The Mexican folk singer Silvana Estrada’s album Marchita was one of the most moving pieces of music of the year. “My intuition led the way,” she says before embarking on a tour that certainly will convince Europe of her talent.
'As a Latino woman, people expect you to like reggaeton. I am the exact opposite'
Silvana Estrada (25) started studying jazz in New York, but her more famous colleagues soon told her to stop playing standards and to follow her heart. In 2017, this led to her first album, Lo sagrado, that she recorded with jazz guitarist Charlie Hunter, but it was not until she returned to Mexico and made Marchita that she showed her true potential.
“The discreet, minimalist sound of this album is pretty much compatible with where I come from,” says the singer who accompanies herself on cuatro Venezolano, a four-string guitar, similar in shape to the ukulele, that gives her music an even more personal touch. “In the mountains (of the state, not the city, ed.) of Veracruz where I grew up, we are not as exuberant and colourful as people on the coast are where they are very loud, like in the Caribbean or Cuba.
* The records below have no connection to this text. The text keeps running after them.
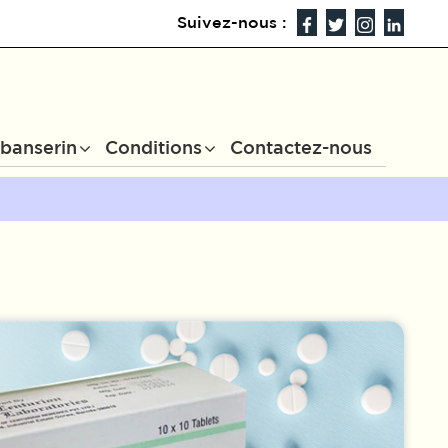
Suivez-nous :
ibanserin
Conditions
Contactez-nous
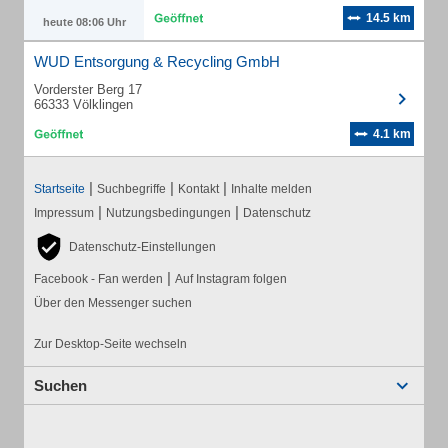
14.5 km
heute 08:06 Uhr
WUD Entsorgung & Recycling GmbH
Vorderster Berg 17
66333 Völklingen
4.1 km
|
|
|
Startseite
Suchbegriffe
Kontakt
Inhalte melden
|
|
Impressum
Nutzungsbedingungen
Datenschutz
Datenschutz-Einstellungen
|
Facebook - Fan werden
Auf Instagram folgen
Über den Messenger suchen
Zur Desktop-Seite wechseln
Suchen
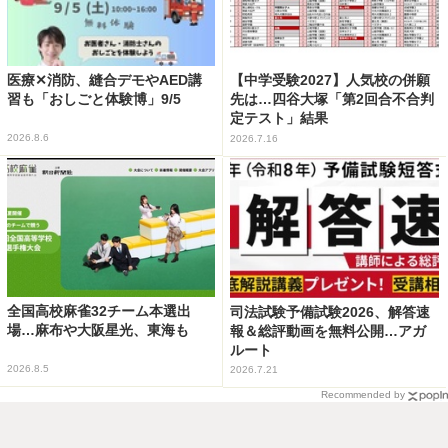
医療✕消防、縫合デモやAED講
【中学受験2027】人気校の併願
習も「おしごと体験博」9/5
先は…四谷大塚「第2回合不合判
定テスト」結果
2026.8.6
2026.7.16
全国高校麻雀32チーム本選出
司法試験予備試験2026、解答速
場…麻布や大阪星光、東海も
報＆総評動画を無料公開…アガ
ルート
2026.8.5
2026.7.21
Recommended by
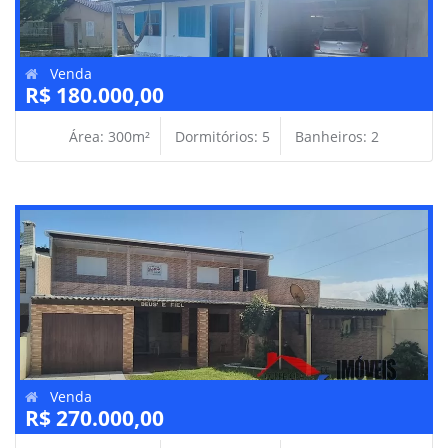
Venda
R$ 180.000,00
Área: 300m²
Dormitórios: 5
Banheiros: 2
Venda
R$ 270.000,00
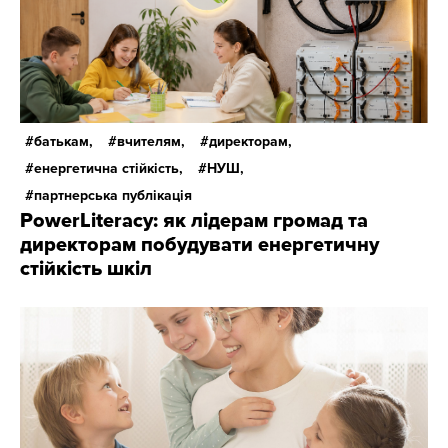
батькам,
вчителям,
директорам,
енергетична стійкість,
НУШ,
партнерська публікація
PowerLiteracy: як лідерам громад та
директорам побудувати енергетичну
стійкість шкіл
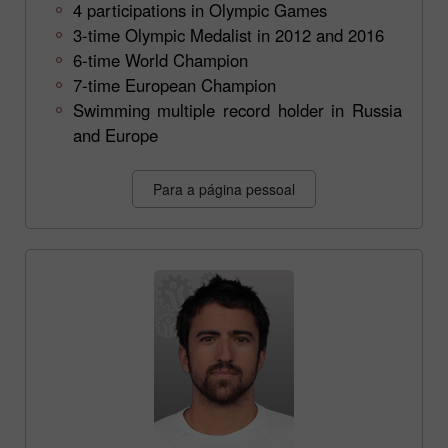
4 participations in Olympic Games
3-time Olympic Medalist in 2012 and 2016
6-time World Champion
7-time European Champion
Swimming multiple record holder in Russia
and Europe
Para a página pessoal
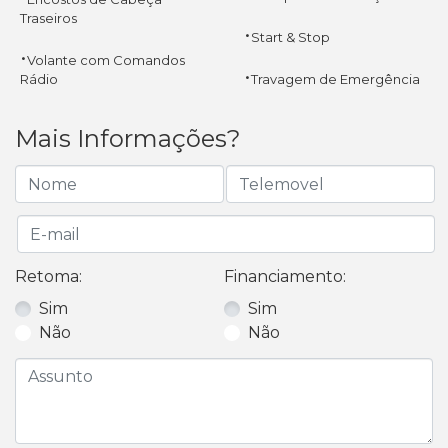
Traseiros
·
Start & Stop
·
Volante com Comandos
·
Rádio
Travagem de Emergência
Mais Informações?
Retoma:
Financiamento:
Sim
Sim
Não
Não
That calmer disposition is reflected in my songs, which are soberly arranged and enjoy loads of open space.”
The recordings took place in El Desierto, a wooden studio complex in the middle of a forest. It reminded Silvana Estrada of her carefree childhood in the country. The Estrada family home was fairly isolated but with so many musicians and neighbours visiting, she never felt alone.
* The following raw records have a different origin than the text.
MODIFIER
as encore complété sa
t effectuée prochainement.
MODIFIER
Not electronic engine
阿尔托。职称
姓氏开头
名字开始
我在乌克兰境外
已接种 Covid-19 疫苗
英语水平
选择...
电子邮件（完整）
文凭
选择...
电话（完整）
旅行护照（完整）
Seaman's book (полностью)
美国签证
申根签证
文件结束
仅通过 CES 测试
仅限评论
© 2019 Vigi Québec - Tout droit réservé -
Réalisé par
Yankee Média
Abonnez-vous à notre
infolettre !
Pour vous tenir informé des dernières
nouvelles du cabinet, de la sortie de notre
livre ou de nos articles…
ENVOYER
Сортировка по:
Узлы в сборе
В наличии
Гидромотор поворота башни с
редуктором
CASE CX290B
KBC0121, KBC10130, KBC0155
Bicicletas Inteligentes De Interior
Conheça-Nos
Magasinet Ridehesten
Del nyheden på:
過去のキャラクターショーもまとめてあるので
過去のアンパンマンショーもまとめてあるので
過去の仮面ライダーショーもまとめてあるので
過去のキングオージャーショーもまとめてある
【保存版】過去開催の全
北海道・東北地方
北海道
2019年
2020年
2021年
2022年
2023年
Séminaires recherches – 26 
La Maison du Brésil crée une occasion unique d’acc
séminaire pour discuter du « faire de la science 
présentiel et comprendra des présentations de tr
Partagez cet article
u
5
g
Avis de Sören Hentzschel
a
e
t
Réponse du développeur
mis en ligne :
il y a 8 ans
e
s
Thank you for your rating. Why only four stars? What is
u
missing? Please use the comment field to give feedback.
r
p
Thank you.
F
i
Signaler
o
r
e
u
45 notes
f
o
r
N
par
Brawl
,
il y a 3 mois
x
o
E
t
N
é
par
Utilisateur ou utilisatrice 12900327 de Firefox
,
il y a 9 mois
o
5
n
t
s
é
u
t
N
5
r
“Our close community made sure of that,” the Mexican folk singer says. “My parents are both instrument makers. They had learned the trade in Cremona in Italy (the birthplace of Antonio Stradivari, ed.) and set up their workshop in Veracruz. They saw music as a way of being together. My mother played the clarinet, my father the bass and whoever wanted to, joined in.”
“For the recording of this album, I wanted to recreate that lively atmosphere. That meant that we had to spend more time in the studio. I would sometimes go hiking in the mountains early in the morning and then record some vocal lines. Late at night, if I suddenly came up with a piano or bass line, I could always just knock on the door of my crew. To me, there is no better way to form a community than to record a record together. The lady who prepared our food was also part of the team.”
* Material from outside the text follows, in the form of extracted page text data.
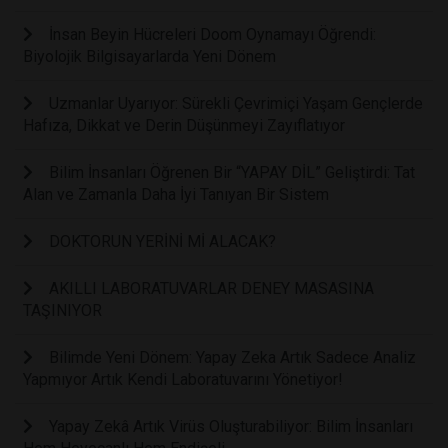
İnsan Beyin Hücreleri Doom Oynamayı Öğrendi:
Biyolojik Bilgisayarlarda Yeni Dönem
Uzmanlar Uyarıyor: Sürekli Çevrimiçi Yaşam Gençlerde
Hafıza, Dikkat ve Derin Düşünmeyi Zayıflatıyor
Bilim İnsanları Öğrenen Bir “YAPAY DİL” Geliştirdi: Tat
Alan ve Zamanla Daha İyi Tanıyan Bir Sistem
DOKTORUN YERİNİ Mİ ALACAK?
AKILLI LABORATUVARLAR DENEY MASASINA
TAŞINIYOR
Bilimde Yeni Dönem: Yapay Zeka Artık Sadece Analiz
Yapmıyor Artık Kendi Laboratuvarını Yönetiyor!
Yapay Zekâ Artık Virüs Oluşturabiliyor: Bilim İnsanları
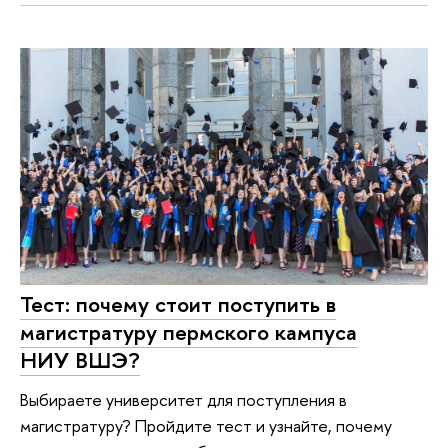
Тест: почему стоит поступить в
магистратуру пермского кампуса
НИУ ВШЭ?
Выбираете университет для поступления в
магистратуру? Пройдите тест и узнайте, почему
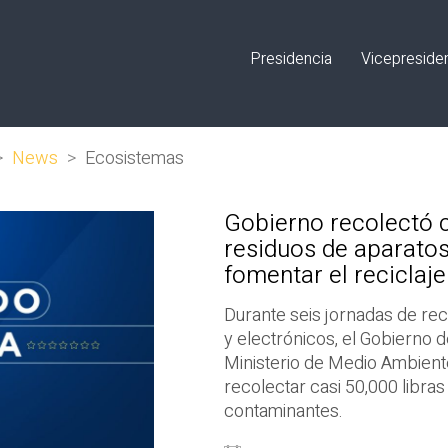
Presidencia
Vicepreside
>
News
>
Ecosistemas
Gobierno recolectó c
residuos de aparatos 
fomentar el reciclaje
Durante seis jornadas de rec
y electrónicos, el Gobierno d
Ministerio de Medio Ambient
recolectar casi 50,000 libras
contaminantes.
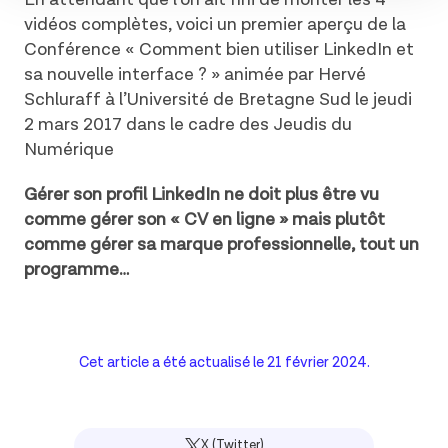
vidéos complètes, voici un premier aperçu de la
Conférence « Comment bien utiliser LinkedIn et
sa nouvelle interface ? » animée par Hervé
Schluraff à l’Université de Bretagne Sud le jeudi
2 mars 2017 dans le cadre des Jeudis du
Numérique
Gérer son profil LinkedIn ne doit plus être vu
comme gérer son « CV en ligne » mais plutôt
comme gérer sa marque professionnelle, tout un
programme…
Cet article a été actualisé le
21 février 2024
.
X (Twitter)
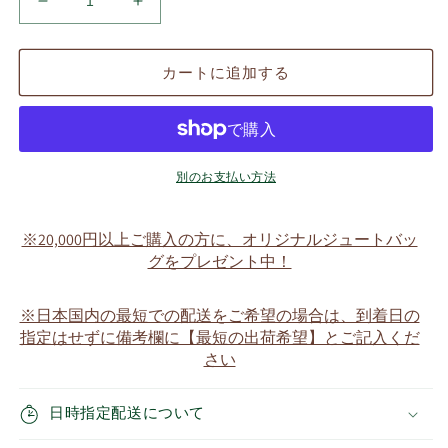
ち
ち
び
び
ピ
ピ
カートに追加する
ン
ン
パ
パ
ー
ー
カ
カ
ー
ー
別のお支払い方法
タ
タ
イ
イ
※20,000円以上ご購入の方に、オリジナルジュートバッ
プ
プ
グをプレゼント中！
の
の
数
数
※日本国内の最短での配送をご希望の場合は、到着日の
量
量
指定はせずに備考欄に【最短の出荷希望】とご記入くだ
を
を
さい
減
増
ら
や
日時指定配送について
す
す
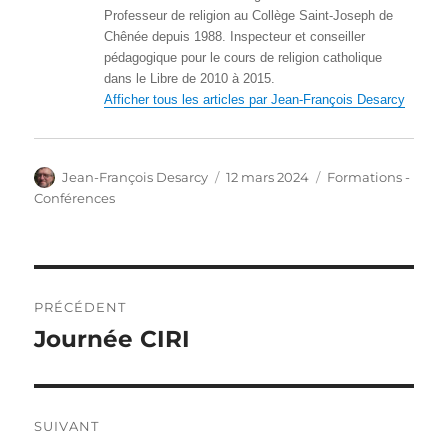
Professeur de religion au Collège Saint-Joseph de
Chênée depuis 1988. Inspecteur et conseiller
pédagogique pour le cours de religion catholique
dans le Libre de 2010 à 2015.
Afficher tous les articles par Jean-François Desarcy
Auteur
Publié
Catégories
Jean-François Desarcy
12 mars 2024
Formations -
le
Conférences
Navigation
PRÉCÉDENT
de
Journée CIRI
Article
précédent :
l’article
SUIVANT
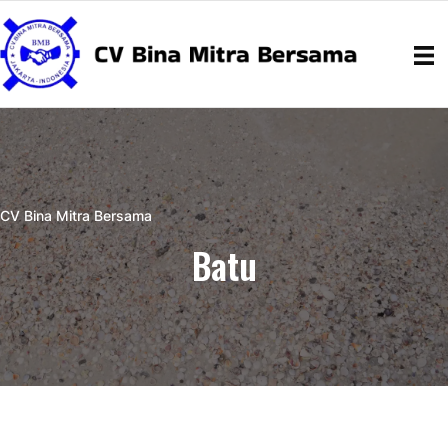
CV Bina Mitra Bersama
Batu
Silvana Estrada’s intuition has always been strong. “It showed me the way. I learned much more at home than I did at the music school. Yet I had to go all the way to New York – I wanted to be a jazz singer there – to find out that my own music was much more special than the jazz standards I learned at the school there and that my gut feeling was right. The fact that I am getting so much praise now means a lot to me, because as a Latino woman, you are supposed to conform to a certain image: you have to dance, like reggaeton, or at least like urban music. But I am the exact opposite. My concerts are very intimate, my lyrics are fragile and candid.”
The quiet engine of her songs is the cuatro Venezolana. “I started playing on it because I had such small hands and I found a normal guitar too painful. People often ask me why I didn’t choose a guarana, a similar instrument from my own region, but my melancholic vocal lines fitted better with the sound of the cuatro, which sounds less cheerful and in-your-face.”
Marchita is a break-up record, “but because most of the tracks were written so long ago, the symbolism of the album is not the same to me anymore.” Live, Estrada will also perform new songs, including from the EP she recorded during quarantine, “when we were all sad and burned out from being at home too long. My antidote was to show a lighter version of myself, because times were already so dark.”